┌─ DATA IN THIS EXERCISE
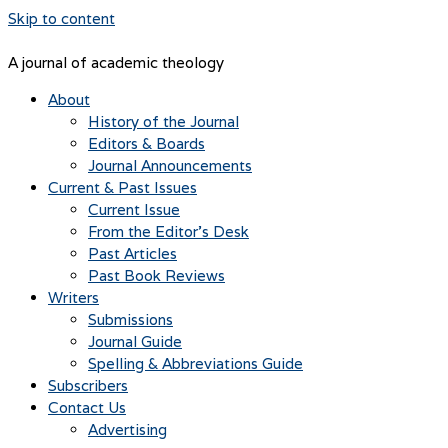
Skip to content
A journal of academic theology
About
History of the Journal
Editors & Boards
Journal Announcements
Current & Past Issues
Current Issue
From the Editor’s Desk
Past Articles
Past Book Reviews
Writers
Submissions
Journal Guide
Spelling & Abbreviations Guide
Subscribers
Contact Us
Advertising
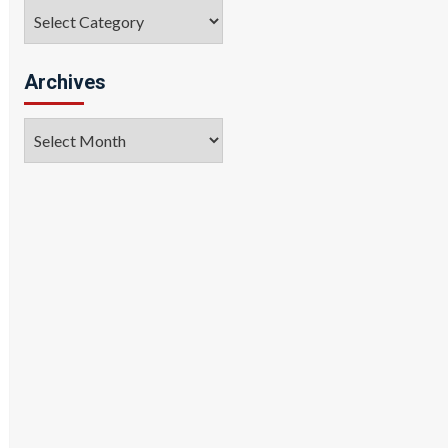
Categories
Archives
Archives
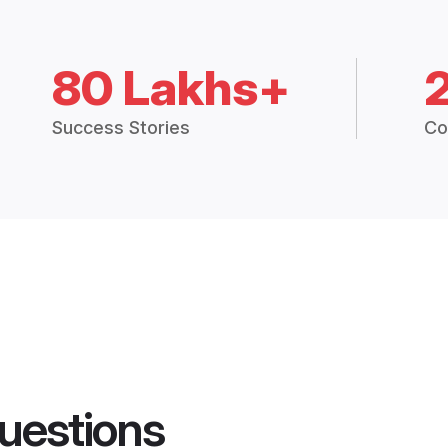
80 Lakhs+
Success Stories
Co
uestions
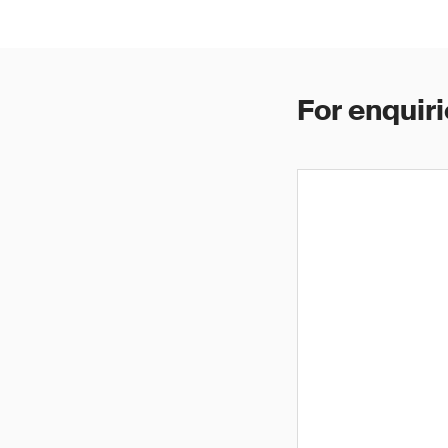
For enquiri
└─
### [ABOUT THIS EXERCISE]
Restate the full listing word for word, excluding images.

### [ANSWER BOX]
Skip to content
A journal of academic theology
About
History of the Journal
Editors & Boards
Journal Announcements
Current & Past Issues
Current Issue
From the Editor’s Desk
Past Articles
Past Book Reviews
Writers
Submissions
Journal Guide
Spelling & Abbreviations Guide
Subscribers
Contact Us
Advertising
Categories
Archives
Archives
80 Lakhs+
Success Stories
Co
uestions
For enquiri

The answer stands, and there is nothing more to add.